Apart from Dhanurdharan, home chef and food consultant Prima Kurien has collaborated with Anumitra Ghosh Dastidar, former sous-chef at Ritu Dalmia’s Diva, to present a special project called Edible Archives on food, memory, migration and identity through a showcase of heritage rice varieties which transform into sensory exhibits. This is done for the sake of preserving "traditional knowledges, historical deprivations, systemic erasures and indigenous biodiversity". Shalini Krishnan, a writer documenting the project, tells THE WEEK about the pinkish Rajamudi rice from Karnataka, a nutritive rice variety patronised by the Wodeyar kings. In fact, because the farmers grew the rice only for the ruling family, they did not have to pay taxes. This rice is served at the KMB with yam and raw banana salan, tamarind-jaggery-pumpkin, mustard garlic chutney, crisp-fried bitter gourd and mullet cooked in mustard sauce. “Our food culture is getting impoverished. Especially rice-eating tends to be very monoculture,” says Krishnan.

“The memories of what you have eaten are there in some kind of archival form,” says Dastidar. “When you eat something, it might remind you of something you have eaten 10 years ago because it is catalogued in your mind. Through this project, we wanted to make a 'collective edible archive' of different indigenous varieties of rice which are not commercially available. We have already used 24 varieties of rice. Each day we have a 'rice of the day'. When people read about the rice, it makes an entry in their minds.”

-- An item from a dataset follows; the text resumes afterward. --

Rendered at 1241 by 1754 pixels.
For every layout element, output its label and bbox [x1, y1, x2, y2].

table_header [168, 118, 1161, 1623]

Served artfully: Vipin Dhanurdharan's open  kitchen installation at the Kochi-Muziris Biennale | Vipin Das P. Served artfully: Vipin Dhanurdharan's open kitchen installation at the Kochi-Muziris Biennale | Vipin Das P.

While these food-centric art projects are more visible by being part of big-ticket art festivals, other smaller ones make for equally fascinating case studies. Legend has it that in Ramalingapura village in the Tumakur district of Karnataka, a king would regularly take his flock of sheep to the forest. One day, the mother sheep returned late and refused to feed her own baby. The king later followed the mother sheep into the forest to find that she was tending an abandoned infant girl. The king, touched by the sight, adopted the child with the mother sheep as her godmother. Sheep milk was then banned in his kingdom forever. Many communities in the village still do not allow the drinking of sheep milk.

Arpitha R.G., a 29-year-old visual artist from Bengaluru, mined these food-based sagas, anecdotes and experiences and got school students to paint the stories. These were later exhibited in solo shows through a grant facilitated by the India Foundation for the Arts in 2015-16.

Delhi-based artists Sreejata Roy and Mrityunjay Chatterjee devised a year-long project last year called the Khirki Living Lab—a series of pop-up kitchens run by refugees residing in south Delhi's Khirki village and Hauzrani, both of which are a cradle of migrants and asylum seekers. Think bolani, chicken Kabuli pulao or chapli kabab with roti, burani byanjan from Afghanistan; burkh and sambusa from Somalia, dolma from Iraq; and minced meatballs and steamed plantain from Congo. The entire project, which invites locals to share meals and understand their cultural value, was turned into an exhibition in December called Museum of Food: A Living Heritage, in collaboration with Kiran Nadar Museum and supported by the Prince Claus Fund and the British Council.

Perhaps it is art that will continue to salvage priceless food traditions in the years to come.